Both sexes are generally out of social practice, and societal trust is at an all time low. Most people are nice, but most people are also awkward.
So get out there and meet some people, don’t even do so romantically, just go learn how to interact with people, form some friendships.
came back to this thread to find discourse that ISN’T cancer. thank you for your sane and gentle response. if more people had your empathy, less of them would be single and hurting.
But hey to add my two cents: I think that fear is marketable, so women are over fed on paranoia.
This is the case with literally everything.
Used to hear about “no-go zones” in Stockholm in my local news a lot, areas where even the Swedish police were afraid to go in to. Then a friend of mine moved to Stockholm and started going to “the worst no-go zone” every weekend to get fresh produce. The only time he felt in danger was when he stumbled upon a drunk countryman.
Going out nowadays doesn’t work anymore. Things have changed dramatically in the last few decades.
Well what defines going out? There are plenty of board game meet ups, even if you don’t especially like board games I would posit that it’s not an objectively negative experience; so if you must hold you nose and go anyway, do so.
Secondly, although this is coming from my experience in America, so your millage may vary, there’s tons of outdoor activities and groups: go for a hike, go backpacking.
You don’t need special equipment, you don’t need to buy anything. Just a water bottle, backpack, tent/tarp, and some non perishable foods and you’re good to go.
It’s true that the convenient third places of yesterday have seemingly vanished; but people are still out there.
I used to hike a lot but these days it’s incredibly difficult to find people to hike with, they’re usually at least twenty years older than me and not in the best shape anymore which rules out difficult routes. And everywhere else there are masses of stupid tourists and influencers stumbling around in their flip-flops (Because of course you wear flip-flops in the alps!), throwing trash everywhere and yelling into their smartphones when filming themselves which ruins the experience. Board and card game groups also died out in the early 2010s, that was just a short hype. A lot of things disappeared without replacement.

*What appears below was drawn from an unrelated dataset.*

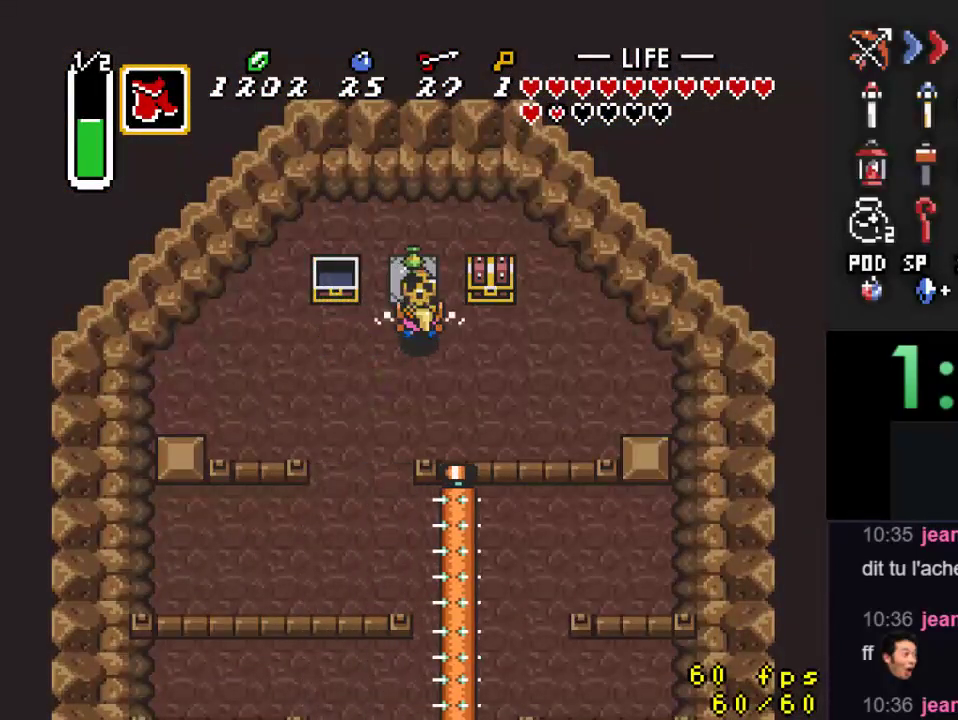
{"dt_ms": 500, "buttons": ["DPAD_DOWN", "DPAD_RIGHT"], "events": [[200, "DPAD_UP", "down"], [367, "A", "down"], [367, "DPAD_DOWN", "down"], [367, "DPAD_UP", "up"], [467, "A", "up"], [467, "DPAD_RIGHT", "down"]]}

Hmm well I can’t speak for Europe, but plenty of chill people to go hiking with in the US, plus it might not be the most challenging stuff maybe but I’ve hiked out of the grand canyon with my friends 70 yo grandma so if you want the social aspect you can still do challenging things just maybe go a little slower. Also again don’t know about Europe but there are like five weekly board game meetups in my decent sized city.

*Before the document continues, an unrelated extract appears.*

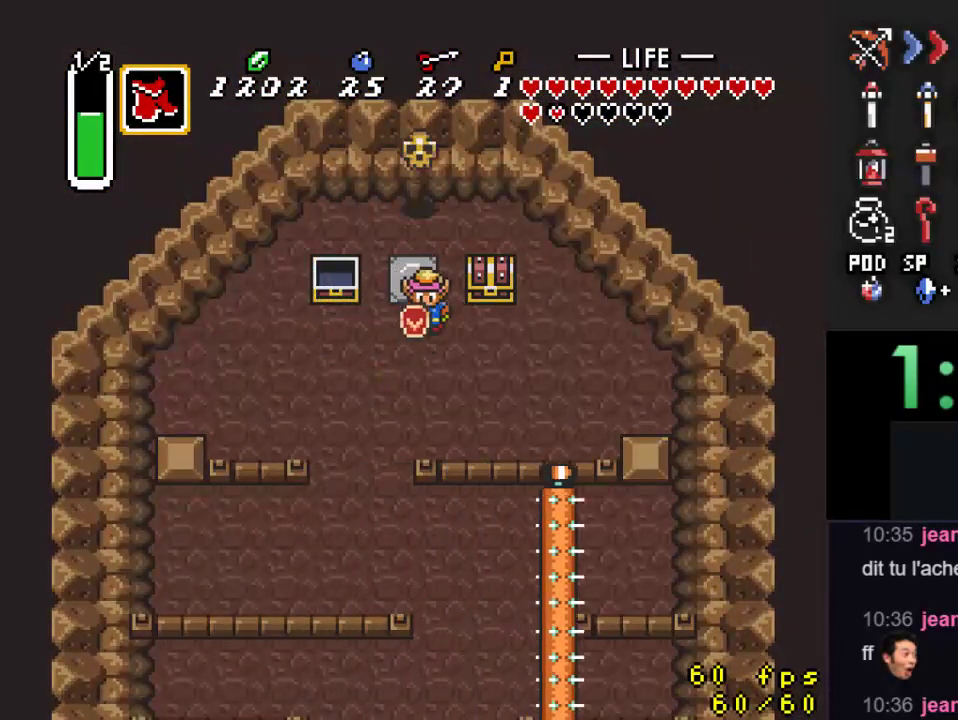
{"dt_ms": 500, "buttons": [], "events": [[133, "DPAD_DOWN", "up"], [233, "DPAD_UP", "down"], [267, "DPAD_RIGHT", "up"], [333, "A", "down"], [367, "DPAD_UP", "up"], [467, "A", "up"]]}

Isn’t the Grand Canyon also overrun with tourists and influencers?
Man you seem to be very negative about this.
I guarantee you that most tourists don’t even leave the rim of the grand canyon at all. They walk around the visitors center for an hour and go home. Go more than 1000’ down from the rim and it’s not particularly crowded at all.
I can’t comment on Europe, like the previous poster—America has far more wide open wilderness than Europe does in general—but if in the USA there are still countless places where you can backpack for days without seeing a single person. There are also plenty of easier hikes with beautiful views that only see a few visitors a day. Just need to put in the footwork to find them. You won’t find them by staying at home and complaining about other hikers.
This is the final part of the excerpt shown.